The book concludes with Adrian, now a Cambridge fellow, recruiting a new spy for a new game.

==Autobiographical elements==
The novel is semi-autobiographical and many scenes echo experiences later recounted in Fry's memoir, Moab is My Washpot. The character Trefusis was created by Fry for several humorous radio broadcasts on BBC Radio 4's Loose Ends.

==Conceits==

The espionage portions of the book are written in italics, which stop at Adrian's graduation. The book features a third-person omniscient narrator. The narrator knows, for example, about David Pearce's annoyance at Dickon Lister's ignorance of the story of Helen of Troy. Starting with chapter four, in keeping with popular spy fiction, the characters refer to each other by code names; in this case, the names used are from the Trojan War:

- Adrian is "Telemachus", the name of the son of Odysseus in the Odyssey
- Professor Donald Trefusis is "Odysseus"
- Istvan Moltaj is "Patrochlus" (sic, in Greek Πάτροκλος, not Πάτροχλος)
- Szabó is "Helen", the catalyst of the Trojan War (pronounced /ˈʒɑːbəʊ/ rather than /hu/ on the audiobook)
- His nephews are "Castor" and "Pollux"
- Salzburg is the "walls of Illium"

The author is known for his interest in the English language (see Fry's Planet Word). In a post on his blog, Fry talks about the evolving language, including his interest in "verbing" nouns (nouns used as verbs). He also reproaches grammar pedants. In the book there are several experiments with the English language, mostly used in the dialogue. These range from several nouns used as verbs (e.g. "You everything me" or "you sir me"), Americanisms (e.g. "burglarised" or "gotten") to polysyndeton (e.g. "Tom and Adrian and Pigs Trotter"). In the book, at school, Adrian actively tries new vocabulary.
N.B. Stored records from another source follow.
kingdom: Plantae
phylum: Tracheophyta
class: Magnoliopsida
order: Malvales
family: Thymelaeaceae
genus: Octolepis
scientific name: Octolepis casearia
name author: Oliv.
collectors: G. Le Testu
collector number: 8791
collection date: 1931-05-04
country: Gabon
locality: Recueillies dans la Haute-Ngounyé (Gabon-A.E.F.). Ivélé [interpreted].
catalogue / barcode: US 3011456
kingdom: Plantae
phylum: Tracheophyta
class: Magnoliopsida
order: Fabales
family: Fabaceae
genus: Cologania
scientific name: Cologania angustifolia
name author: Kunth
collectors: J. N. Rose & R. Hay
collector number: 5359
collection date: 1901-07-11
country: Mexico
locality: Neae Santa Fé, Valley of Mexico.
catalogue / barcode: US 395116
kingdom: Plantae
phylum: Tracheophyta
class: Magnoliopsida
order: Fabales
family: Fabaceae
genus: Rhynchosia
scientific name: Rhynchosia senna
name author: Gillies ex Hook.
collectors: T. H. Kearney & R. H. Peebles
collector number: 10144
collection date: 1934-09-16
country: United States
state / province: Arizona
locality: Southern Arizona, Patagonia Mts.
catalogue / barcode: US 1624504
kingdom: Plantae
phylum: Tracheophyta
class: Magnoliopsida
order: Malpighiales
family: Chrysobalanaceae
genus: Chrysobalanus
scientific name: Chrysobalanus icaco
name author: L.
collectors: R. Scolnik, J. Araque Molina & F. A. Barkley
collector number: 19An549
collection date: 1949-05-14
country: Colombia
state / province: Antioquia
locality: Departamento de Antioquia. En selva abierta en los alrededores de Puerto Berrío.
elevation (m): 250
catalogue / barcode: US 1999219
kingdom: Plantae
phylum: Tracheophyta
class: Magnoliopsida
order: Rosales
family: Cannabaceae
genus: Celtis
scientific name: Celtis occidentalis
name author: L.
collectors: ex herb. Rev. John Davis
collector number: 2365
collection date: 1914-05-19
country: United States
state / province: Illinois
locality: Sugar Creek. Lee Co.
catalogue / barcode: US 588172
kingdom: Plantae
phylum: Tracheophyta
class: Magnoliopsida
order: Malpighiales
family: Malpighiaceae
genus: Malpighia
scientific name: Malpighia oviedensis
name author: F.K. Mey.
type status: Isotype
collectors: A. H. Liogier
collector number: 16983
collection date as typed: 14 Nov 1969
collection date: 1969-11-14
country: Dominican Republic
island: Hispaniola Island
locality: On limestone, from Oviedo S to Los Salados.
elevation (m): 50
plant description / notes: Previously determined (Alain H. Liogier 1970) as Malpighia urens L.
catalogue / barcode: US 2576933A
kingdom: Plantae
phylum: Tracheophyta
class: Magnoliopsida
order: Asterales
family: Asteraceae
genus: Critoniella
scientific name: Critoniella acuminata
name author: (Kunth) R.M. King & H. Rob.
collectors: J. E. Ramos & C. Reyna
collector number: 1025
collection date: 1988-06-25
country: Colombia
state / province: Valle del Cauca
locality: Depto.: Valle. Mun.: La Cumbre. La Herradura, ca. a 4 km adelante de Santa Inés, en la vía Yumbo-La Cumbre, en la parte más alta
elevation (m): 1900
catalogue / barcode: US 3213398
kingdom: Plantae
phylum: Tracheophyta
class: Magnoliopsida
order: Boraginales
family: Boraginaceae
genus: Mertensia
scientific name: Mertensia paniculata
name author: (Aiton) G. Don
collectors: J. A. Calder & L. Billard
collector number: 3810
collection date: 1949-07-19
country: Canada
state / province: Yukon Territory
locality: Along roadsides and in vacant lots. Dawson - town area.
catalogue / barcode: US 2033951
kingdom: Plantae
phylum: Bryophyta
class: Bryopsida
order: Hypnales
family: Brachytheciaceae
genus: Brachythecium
As a spy he is told off by Trefusis for saying "it is them" instead of "it is they" (before Trefusis acknowledges that it is obnoxious pedantry to care) and complains to Trefusis about the habit of another (less erudite) character of overusing the suffix "-ise" like an American.

==Reception==
The book is noted for its wit and humour, as well as its often outrageous references to various homosexual experiences.

==Legacy==
The bar on level three of the University of Dundee Student Union building is named after the book, as Fry was Rector of the university from 1992 to 1998.

A feature film adaptation of the same name is in development, directed by Tony Hagger, written by Stephen Fry and Tony Hagger, starring Asa Butterfield as Adrian Healey, Charles Dance as Tickford, Rupert Everett as Humphrey Biffen, Tom Wilkinson as Trefusis, Sally Phillips as Beryl, and David Walliams as Hesketh-Harvey.